> [Prompt]:
Exactly how many lines of the data below include the string "webovém"? State the number and nothing more.

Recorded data
────
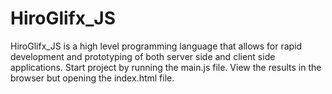 # HiroGlifx_JS
HiroGlifx_JS is a high level programming language that allows for rapid development and prototyping of both server side and client side applications.
Start project by running the main.js file. View the results in the browser but
opening the index.html file. 
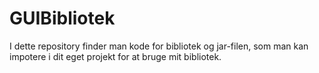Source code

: # GUIBibliotek
I dette repository finder man kode for bibliotek og jar-filen, som man kan impotere i dit eget projekt for at bruge mit bibliotek.

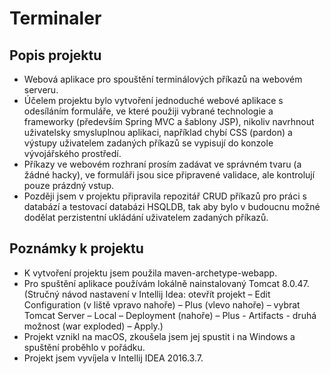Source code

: # Terminaler

## Popis projektu

* Webová aplikace pro spouštění terminálových příkazů na webovém serveru.
* Účelem projektu bylo vytvoření jednoduché webové aplikace s odesíláním formuláře, ve které použiji vybrané technologie a frameworky (především Spring MVC a šablony JSP), nikoliv navrhnout uživatelsky smysluplnou aplikaci, například chybí CSS (pardon) a výstupy uživatelem zadaných příkazů se vypisují do konzole vývojářského prostředí. 
* Příkazy ve webovém rozhraní prosím zadávat ve správném tvaru (a žádné hacky), ve formuláři jsou sice připravené validace, ale kontrolují pouze prázdný vstup.
* Později jsem v projektu připravila repozitář CRUD příkazů pro práci s databází a testovací databázi HSQLDB, tak aby bylo v budoucnu možné dodělat perzistentní ukládání uživatelem zadaných příkazů.


## Poznámky k projektu

* K vytvoření projektu jsem použila maven-archetype-webapp. 
* Pro spuštění aplikace používám lokálně nainstalovaný Tomcat 8.0.47. (Stručný návod nastavení v Intellij Idea: otevřít projekt – Edit Configuration (v liště vpravo nahoře) – Plus (vlevo nahoře) – vybrat Tomcat Server – Local – Deployment (nahoře) – Plus - Artifacts - druhá možnost (war exploded) – Apply.)
* Projekt vznikl na macOS, zkoušela jsem jej spustit i na Windows a spuštění proběhlo v pořádku.
* Projekt jsem vyvíjela v Intellij IDEA 2016.3.7.
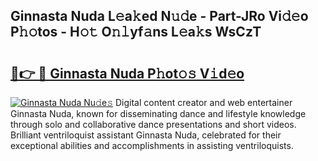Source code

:## Ginnasta Nuda L𝚎a𝚔ed N𝚞𝚍e - Part-JRo Vi𝚍𝚎o P𝚑𝚘tos - H𝚘𝚝 O𝚗𝚕yf𝚊ns L𝚎a𝚔s WsCzT

# <h2><a href="http://kfanr3.oniu.top/?m=Ginnasta+Nuda">🔗👉 🔴 Ginnasta Nuda P𝚑ot𝚘𝚜 V𝚒d𝚎o</a></h2>

[![Ginnasta Nuda Nu𝚍e𝚜](https://i.imgur.com/0qMVB7G.gif)](http://kfanr3.oniu.top/?m=Ginnasta+Nuda)
Digital content creator and web entertainer Ginnasta Nuda, known for disseminating dance and lifestyle knowledge through solo and collaborative dance presentations and short videos. Brilliant ventriloquist assistant Ginnasta Nuda, celebrated for their exceptional abilities and accomplishments in assisting ventriloquists.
────
> [Result]:
2